Exercise brief:
The reply is to be an exact repetition of the entries that follow, with each picture left out.

(Photos with camera intrinsics)
<<<<
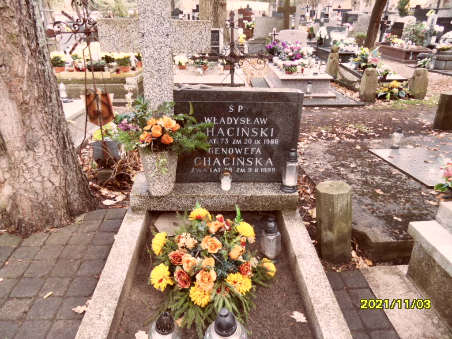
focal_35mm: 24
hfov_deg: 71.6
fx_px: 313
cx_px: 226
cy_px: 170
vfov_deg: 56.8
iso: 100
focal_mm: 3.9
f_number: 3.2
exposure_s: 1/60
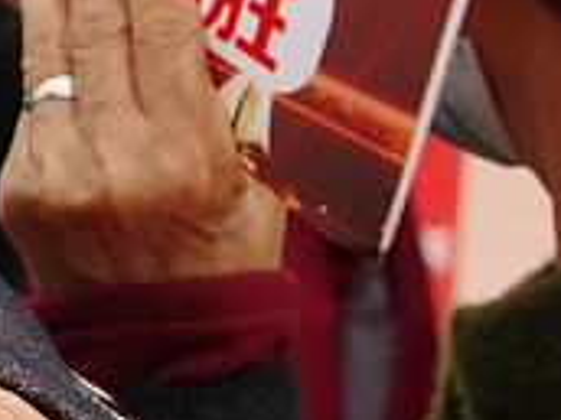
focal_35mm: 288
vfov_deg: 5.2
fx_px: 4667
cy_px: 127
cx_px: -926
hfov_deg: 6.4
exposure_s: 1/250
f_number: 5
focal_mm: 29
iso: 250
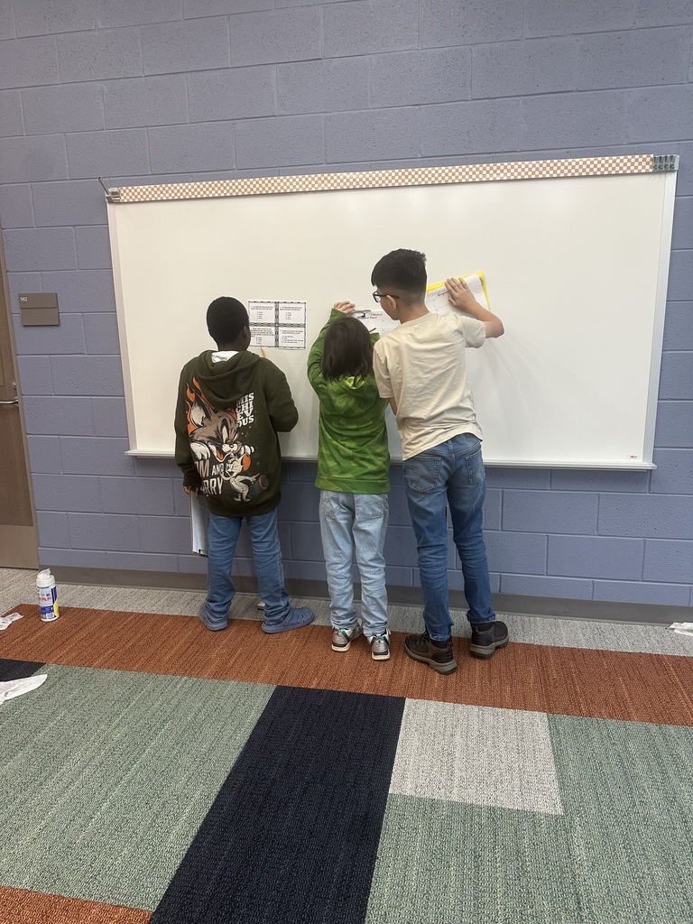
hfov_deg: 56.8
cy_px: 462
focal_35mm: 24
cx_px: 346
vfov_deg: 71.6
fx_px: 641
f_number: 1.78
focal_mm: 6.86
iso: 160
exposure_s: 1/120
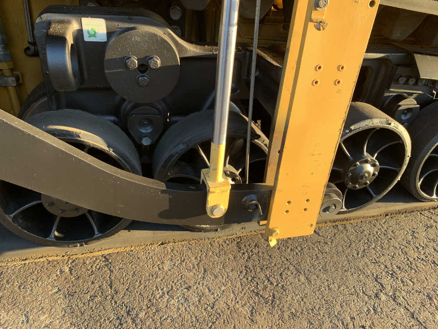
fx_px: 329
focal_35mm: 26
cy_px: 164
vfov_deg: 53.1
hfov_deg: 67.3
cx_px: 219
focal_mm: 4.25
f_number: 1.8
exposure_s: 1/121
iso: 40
>>>>
Exercise result:
focal_35mm: 24
hfov_deg: 71.6
fx_px: 313
cx_px: 226
cy_px: 170
vfov_deg: 56.8
iso: 100
focal_mm: 3.9
f_number: 3.2
exposure_s: 1/60
focal_35mm: 288
vfov_deg: 5.2
fx_px: 4667
cy_px: 127
cx_px: -926
hfov_deg: 6.4
exposure_s: 1/250
f_number: 5
focal_mm: 29
iso: 250
hfov_deg: 56.8
cy_px: 462
focal_35mm: 24
cx_px: 346
vfov_deg: 71.6
fx_px: 641
f_number: 1.78
focal_mm: 6.86
iso: 160
exposure_s: 1/120
fx_px: 329
focal_35mm: 26
cy_px: 164
vfov_deg: 53.1
hfov_deg: 67.3
cx_px: 219
focal_mm: 4.25
f_number: 1.8
exposure_s: 1/121
iso: 40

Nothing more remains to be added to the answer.